Uraian Tugas.
Tuliskan kembali bagian teks tentang aksesibilitas kampus bagi mahasiswa tunanetra, dari "Tulisan ini merupakan" sampai dengan "utama penelitian ini.", tanpa mengubah satu kata pun.

Kutipan Teks.
Aksesibilitas Kampus Bagi Mahasiswa Tunanetra

Tulisan ini merupakan sedikit bahasan hasil penelitian skripsi S1 penulis, dengan mengambil sampel penelitian di sebuah universitas yang menerima dan menyediakan layanan bagi mahasiswa tunanetra. Banyak hal yang melatarbelakangi kenapa penulis terfikir mengambil penelitian ini. Selain karena kapita selekta yang penulis ambil adalah tunanetra, salah satu hobi penulis yakni mengamati lingkungan sekitar dan orang-orang di dalamnya adalah faktor utama penelitian ini.

Mengutip dari sebuah media cetak, “Persatuan Tunanetra Indonesia (Pertuni) melakukan survei pada tahun 2005, tercatat hanya ada 250 orang tunanetra di Indonesia yang berhasil menyelesaikan studi di perguruan tinggi. Sementara, data Kementerian Kesehatan mengungkapkan angka kebutaan di Indonesia adalah satu setengah persen dari jumlah penduduk, yang berarti, ada lebih dari tiga juta tunanetra di Indonesia; dengan demikian, 250 orang bukan angka yang menggembirakan (Spirit th. V edisi 35).”


 


Tujuh tahun berselang, bukan waktu yang sebentar memang, namun hingga saat ini pun tidak banyak teman-teman tunanetra yang menempuh pendidikan di perguruan tinggi. Terfikir oleh penulis dengan keterbatasan pengetahuan, mungkin ada faktor eksternal yang menyebabkan kenapa hanya sedikit teman-teman tunanetra yang menempuh pendidikan di perguruan tinggi. Pandangan mengarah ke sekeliling, hmm… lagi-lagi dengan pengetahuan yang masih terbatas, penulis mencoba menjawab dengan dugaan sendiri.

Data.

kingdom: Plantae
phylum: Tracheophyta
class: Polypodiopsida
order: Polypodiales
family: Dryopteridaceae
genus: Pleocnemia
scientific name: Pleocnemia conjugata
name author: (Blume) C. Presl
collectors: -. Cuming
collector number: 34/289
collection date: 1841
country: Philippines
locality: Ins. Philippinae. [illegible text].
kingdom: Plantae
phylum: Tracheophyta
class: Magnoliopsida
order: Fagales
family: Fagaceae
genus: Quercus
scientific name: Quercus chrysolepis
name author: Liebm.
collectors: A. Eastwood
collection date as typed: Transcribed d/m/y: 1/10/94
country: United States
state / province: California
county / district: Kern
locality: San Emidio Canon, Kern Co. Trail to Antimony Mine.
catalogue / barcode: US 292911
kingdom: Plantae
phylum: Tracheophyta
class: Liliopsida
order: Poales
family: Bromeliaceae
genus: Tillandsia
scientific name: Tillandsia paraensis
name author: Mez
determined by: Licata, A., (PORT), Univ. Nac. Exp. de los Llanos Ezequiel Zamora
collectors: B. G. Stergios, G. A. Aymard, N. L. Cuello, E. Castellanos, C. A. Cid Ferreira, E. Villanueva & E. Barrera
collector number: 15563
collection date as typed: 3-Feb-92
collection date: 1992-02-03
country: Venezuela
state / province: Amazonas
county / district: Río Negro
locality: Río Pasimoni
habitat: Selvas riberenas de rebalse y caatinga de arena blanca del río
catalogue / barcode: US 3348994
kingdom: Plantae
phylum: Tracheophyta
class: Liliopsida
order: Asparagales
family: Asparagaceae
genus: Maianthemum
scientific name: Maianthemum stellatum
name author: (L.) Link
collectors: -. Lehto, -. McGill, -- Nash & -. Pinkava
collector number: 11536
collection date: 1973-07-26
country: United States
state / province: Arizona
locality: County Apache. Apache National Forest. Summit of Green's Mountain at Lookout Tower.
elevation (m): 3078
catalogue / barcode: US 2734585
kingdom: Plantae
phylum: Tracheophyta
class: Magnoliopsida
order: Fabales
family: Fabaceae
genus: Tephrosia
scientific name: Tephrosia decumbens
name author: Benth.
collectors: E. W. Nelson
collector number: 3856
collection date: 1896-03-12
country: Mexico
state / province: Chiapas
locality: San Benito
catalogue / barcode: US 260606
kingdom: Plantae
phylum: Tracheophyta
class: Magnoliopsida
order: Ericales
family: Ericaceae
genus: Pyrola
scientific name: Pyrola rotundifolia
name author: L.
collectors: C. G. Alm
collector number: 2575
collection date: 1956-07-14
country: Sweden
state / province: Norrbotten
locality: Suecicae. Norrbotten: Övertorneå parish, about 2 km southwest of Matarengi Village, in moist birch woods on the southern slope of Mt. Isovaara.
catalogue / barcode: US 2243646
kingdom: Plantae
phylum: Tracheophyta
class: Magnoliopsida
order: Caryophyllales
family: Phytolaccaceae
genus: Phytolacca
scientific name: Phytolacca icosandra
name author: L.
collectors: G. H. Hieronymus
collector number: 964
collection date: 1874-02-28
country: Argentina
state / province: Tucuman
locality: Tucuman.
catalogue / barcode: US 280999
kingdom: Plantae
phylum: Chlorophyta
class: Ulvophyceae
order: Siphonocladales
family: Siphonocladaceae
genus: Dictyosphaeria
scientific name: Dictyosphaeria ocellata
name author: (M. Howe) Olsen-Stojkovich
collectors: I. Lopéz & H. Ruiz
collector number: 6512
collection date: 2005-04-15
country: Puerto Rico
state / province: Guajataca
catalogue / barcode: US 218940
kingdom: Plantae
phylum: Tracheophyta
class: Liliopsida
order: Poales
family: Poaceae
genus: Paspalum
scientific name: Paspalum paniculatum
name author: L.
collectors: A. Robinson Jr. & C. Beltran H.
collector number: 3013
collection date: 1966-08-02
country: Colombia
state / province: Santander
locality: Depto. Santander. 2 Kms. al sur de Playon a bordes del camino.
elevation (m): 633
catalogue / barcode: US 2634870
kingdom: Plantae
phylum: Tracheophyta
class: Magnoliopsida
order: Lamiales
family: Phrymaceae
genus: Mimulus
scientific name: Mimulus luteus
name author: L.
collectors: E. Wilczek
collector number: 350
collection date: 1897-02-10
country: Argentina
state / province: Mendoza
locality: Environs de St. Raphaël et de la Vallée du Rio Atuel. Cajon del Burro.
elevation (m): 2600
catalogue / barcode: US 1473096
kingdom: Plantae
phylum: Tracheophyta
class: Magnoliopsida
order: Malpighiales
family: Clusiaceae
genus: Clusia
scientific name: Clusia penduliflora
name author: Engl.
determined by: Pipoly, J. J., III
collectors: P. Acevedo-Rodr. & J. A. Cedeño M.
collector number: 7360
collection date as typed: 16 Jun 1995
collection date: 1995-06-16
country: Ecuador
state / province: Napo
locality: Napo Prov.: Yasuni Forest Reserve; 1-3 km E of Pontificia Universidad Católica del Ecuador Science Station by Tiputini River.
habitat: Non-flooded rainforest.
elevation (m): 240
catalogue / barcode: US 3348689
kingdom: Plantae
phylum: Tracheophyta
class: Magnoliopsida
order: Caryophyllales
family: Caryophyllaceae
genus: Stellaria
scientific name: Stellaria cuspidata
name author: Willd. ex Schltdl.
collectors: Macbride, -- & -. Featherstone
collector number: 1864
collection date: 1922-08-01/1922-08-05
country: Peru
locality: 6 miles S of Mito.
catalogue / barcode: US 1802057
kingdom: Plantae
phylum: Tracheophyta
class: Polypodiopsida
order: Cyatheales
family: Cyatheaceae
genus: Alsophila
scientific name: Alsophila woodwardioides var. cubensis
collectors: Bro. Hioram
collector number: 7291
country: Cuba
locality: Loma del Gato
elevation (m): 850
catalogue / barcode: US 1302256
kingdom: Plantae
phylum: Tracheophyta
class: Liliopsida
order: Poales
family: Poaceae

Jawaban.
Tulisan ini merupakan sedikit bahasan hasil penelitian skripsi S1 penulis, dengan mengambil sampel penelitian di sebuah universitas yang menerima dan menyediakan layanan bagi mahasiswa tunanetra. Banyak hal yang melatarbelakangi kenapa penulis terfikir mengambil penelitian ini. Selain karena kapita selekta yang penulis ambil adalah tunanetra, salah satu hobi penulis yakni mengamati lingkungan sekitar dan orang-orang di dalamnya adalah faktor utama penelitian ini.